ISTANBUL — Turkey’s currency extended losses for a fourth day as growing political spats with NATO allies added to fallout over an unexpected Central Bank decision to hold interest rates steady last week.
At 6 p.m. Istanbul time Tuesday, the Turkish lira was trading at record lows of about 8.20 per US dollar and 9.70 per euro, continuing the currency’s longest rout since 1999.
Turkish markets have been in retreat since Thursday, when Turkey’s Central Bank policy committee announced a key interest rate would remain unchanged, surprising investors who had expected further monetary tightening policies following a rate hike earlier this month.
The losses continued Tuesday as a political spat deepened between French President Emmanuel Macron and Turkey’s Recep Tayyip Erdogan, who called on citizens to boycott French products after the French leader’s remarks about Islam. Erdogan also filed a lawsuit Tuesday against anti-Islam Dutch lawmaker Geert Wilders for a series of tweets deriding the Turkish leader, including one describing him as a terrorist.
The turmoil comes as Ankara faces ongoing political tensions on multiple fronts. A Turkish research vessel is conducting energy prospecting activities in disputed waters of the eastern Mediterranean Sea, prompting Athens to call for the imposition of EU sanctions on Turkey.
Turkey also faces potential US sanctions for testing its Russian-made S-400 missile defense systems on Oct. 16. Speaking to lawmakers with the ruling Justice and Development Party in Malatya Sunday, Erdogan dared Washington to follow through on sanctions threats.
“The US does not know who they are dealing with,” Erdogan told lawmakers Sunday. “Impose the sanctions already, whatever they may be.”
Analysts believe the looming sanctions are likely weighing on the Turkish lira, though ongoing disruption caused by the COVID-19 pandemic have also slowed economies worldwide. Still, the Turkish Central Bank’s lack of action to stem the lira’s depreciation remains a primary cause for the ongoing slump, said Wolf Piccoli, co-president and political risk analyst at Teneo Intelligence.

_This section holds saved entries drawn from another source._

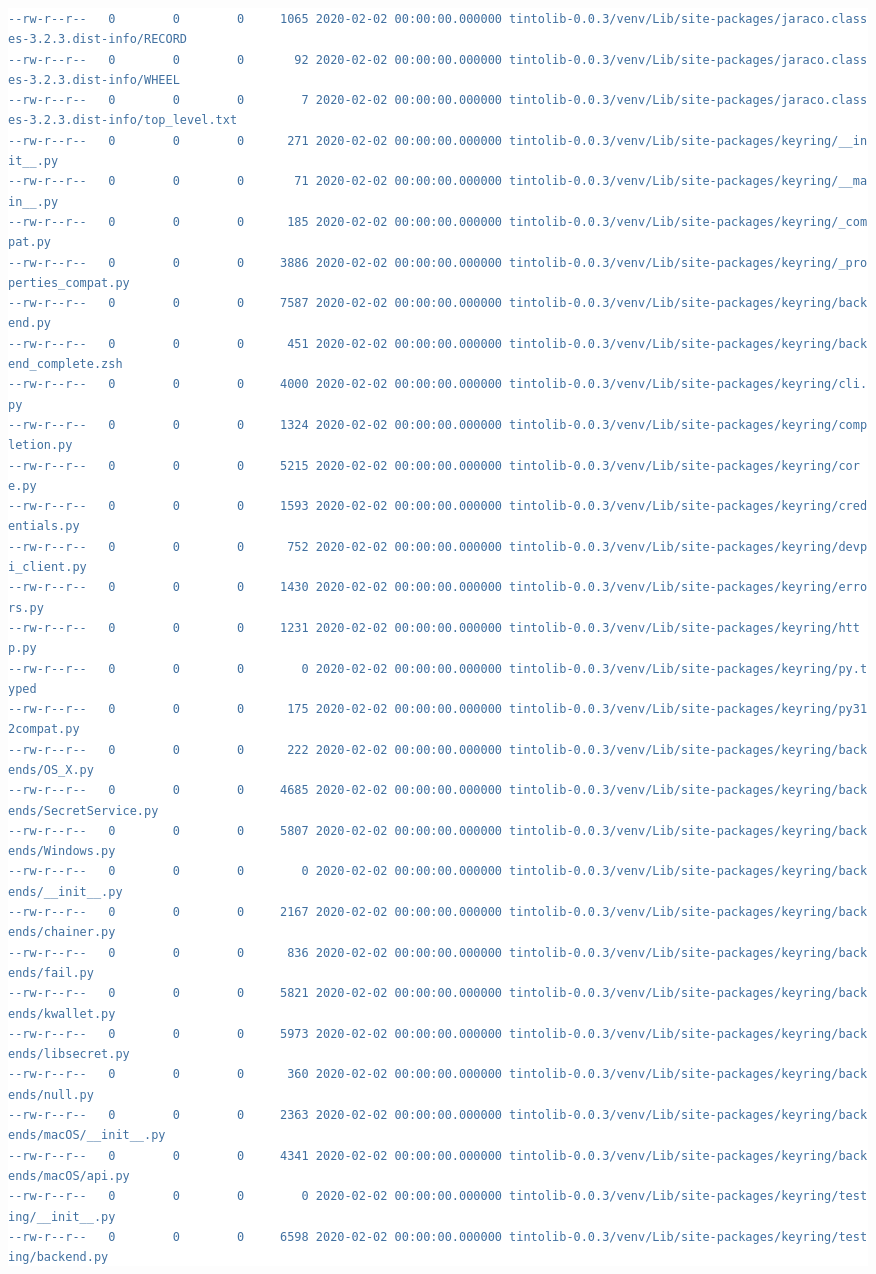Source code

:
 ```diff
--rw-r--r--   0        0        0     1065 2020-02-02 00:00:00.000000 tintolib-0.0.3/venv/Lib/site-packages/jaraco.classes-3.2.3.dist-info/RECORD
--rw-r--r--   0        0        0       92 2020-02-02 00:00:00.000000 tintolib-0.0.3/venv/Lib/site-packages/jaraco.classes-3.2.3.dist-info/WHEEL
--rw-r--r--   0        0        0        7 2020-02-02 00:00:00.000000 tintolib-0.0.3/venv/Lib/site-packages/jaraco.classes-3.2.3.dist-info/top_level.txt
--rw-r--r--   0        0        0      271 2020-02-02 00:00:00.000000 tintolib-0.0.3/venv/Lib/site-packages/keyring/__init__.py
--rw-r--r--   0        0        0       71 2020-02-02 00:00:00.000000 tintolib-0.0.3/venv/Lib/site-packages/keyring/__main__.py
--rw-r--r--   0        0        0      185 2020-02-02 00:00:00.000000 tintolib-0.0.3/venv/Lib/site-packages/keyring/_compat.py
--rw-r--r--   0        0        0     3886 2020-02-02 00:00:00.000000 tintolib-0.0.3/venv/Lib/site-packages/keyring/_properties_compat.py
--rw-r--r--   0        0        0     7587 2020-02-02 00:00:00.000000 tintolib-0.0.3/venv/Lib/site-packages/keyring/backend.py
--rw-r--r--   0        0        0      451 2020-02-02 00:00:00.000000 tintolib-0.0.3/venv/Lib/site-packages/keyring/backend_complete.zsh
--rw-r--r--   0        0        0     4000 2020-02-02 00:00:00.000000 tintolib-0.0.3/venv/Lib/site-packages/keyring/cli.py
--rw-r--r--   0        0        0     1324 2020-02-02 00:00:00.000000 tintolib-0.0.3/venv/Lib/site-packages/keyring/completion.py
--rw-r--r--   0        0        0     5215 2020-02-02 00:00:00.000000 tintolib-0.0.3/venv/Lib/site-packages/keyring/core.py
--rw-r--r--   0        0        0     1593 2020-02-02 00:00:00.000000 tintolib-0.0.3/venv/Lib/site-packages/keyring/credentials.py
--rw-r--r--   0        0        0      752 2020-02-02 00:00:00.000000 tintolib-0.0.3/venv/Lib/site-packages/keyring/devpi_client.py
--rw-r--r--   0        0        0     1430 2020-02-02 00:00:00.000000 tintolib-0.0.3/venv/Lib/site-packages/keyring/errors.py
--rw-r--r--   0        0        0     1231 2020-02-02 00:00:00.000000 tintolib-0.0.3/venv/Lib/site-packages/keyring/http.py
--rw-r--r--   0        0        0        0 2020-02-02 00:00:00.000000 tintolib-0.0.3/venv/Lib/site-packages/keyring/py.typed
--rw-r--r--   0        0        0      175 2020-02-02 00:00:00.000000 tintolib-0.0.3/venv/Lib/site-packages/keyring/py312compat.py
--rw-r--r--   0        0        0      222 2020-02-02 00:00:00.000000 tintolib-0.0.3/venv/Lib/site-packages/keyring/backends/OS_X.py
--rw-r--r--   0        0        0     4685 2020-02-02 00:00:00.000000 tintolib-0.0.3/venv/Lib/site-packages/keyring/backends/SecretService.py
--rw-r--r--   0        0        0     5807 2020-02-02 00:00:00.000000 tintolib-0.0.3/venv/Lib/site-packages/keyring/backends/Windows.py
--rw-r--r--   0        0        0        0 2020-02-02 00:00:00.000000 tintolib-0.0.3/venv/Lib/site-packages/keyring/backends/__init__.py
--rw-r--r--   0        0        0     2167 2020-02-02 00:00:00.000000 tintolib-0.0.3/venv/Lib/site-packages/keyring/backends/chainer.py
--rw-r--r--   0        0        0      836 2020-02-02 00:00:00.000000 tintolib-0.0.3/venv/Lib/site-packages/keyring/backends/fail.py
--rw-r--r--   0        0        0     5821 2020-02-02 00:00:00.000000 tintolib-0.0.3/venv/Lib/site-packages/keyring/backends/kwallet.py
--rw-r--r--   0        0        0     5973 2020-02-02 00:00:00.000000 tintolib-0.0.3/venv/Lib/site-packages/keyring/backends/libsecret.py
--rw-r--r--   0        0        0      360 2020-02-02 00:00:00.000000 tintolib-0.0.3/venv/Lib/site-packages/keyring/backends/null.py
--rw-r--r--   0        0        0     2363 2020-02-02 00:00:00.000000 tintolib-0.0.3/venv/Lib/site-packages/keyring/backends/macOS/__init__.py
--rw-r--r--   0        0        0     4341 2020-02-02 00:00:00.000000 tintolib-0.0.3/venv/Lib/site-packages/keyring/backends/macOS/api.py
--rw-r--r--   0        0        0        0 2020-02-02 00:00:00.000000 tintolib-0.0.3/venv/Lib/site-packages/keyring/testing/__init__.py
--rw-r--r--   0        0        0     6598 2020-02-02 00:00:00.000000 tintolib-0.0.3/venv/Lib/site-packages/keyring/testing/backend.py
```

“It’s multiple factors; it’s a messy situation,” Piccoli told Al-Monitor. “The Central Bank is clearly politically constrained and politics per se are not helping because Erdogan has taken this aggressive stance” toward European and US allies.
“Plus, everybody knows that by now, Turkey’s firepower to try to sustain the lira is extremely limited,” Piccoli added, in reference to dwindling reserves spent to bolster the lira throughout the year.
Turkey’s currency has depreciated more than 26% since January. During the same period, foreign investors have sold $13.3 billion of Turkish equities and bonds, the most since 2005, according to Bloomberg. Ongoing losses can only be stemmed by “a significant hike of real interest rates,” Piccoli said.
In a tweet Monday, Turkish Finance Minister Berat Albayrak said October economic data showed the nation’s economy was “on the course to enter the path of growth,” citing increases in confidence indices for the service and retail trade sectors.
Turkish Industry and Technology Minister Mustafa Varank also highlighted data signaling an economic recovery was underway, telling business representatives in Denizli Monday that new investments in the manufacturing industry had increased 30% year-on-year.
Still, tourism revenue remains a fraction of previous years due to the pandemic and the travel sector has also suffered setbacks, with the nation’s flagship carrier, Turkish Airlines, announcing Monday it would place foreign national pilots on unpaid leave for six months.
Eray Yucel, an economics faculty member at Ankara’s Bilkent University, said the Turkish economy has been volatile since 2016, when a combination of terror attacks, a coup attempt and subsequent instability shook markets.
He said Turkish policy-makers have since been unable make a “soft landing” amid the economic turmoil and citizens have grown inpatient as the Turkish lira has depreciated over the years.
“I think the markets are valuing the overall stance, not just of the Central Bank, but also of the government and political authorities,” Yucel told Al-Monitor.
Yucel continued, saying policy-makers have not restored confidence among foreign investors, who have raised doubts over the government’s medium-term economic programs and budget proposals, and that rising internal debt could eventually pose further challenges.
“I see a sense of being lost, that nothing is guiding the economy now,” Yucel told Al-Monitor.
He added, “In the meantime, fiscal balances might go into an alarming region. The political authorities’ tendency toward spending, injecting some money into the economy is not stopping so some other problems, like a fiscal balance crisis, may come about.”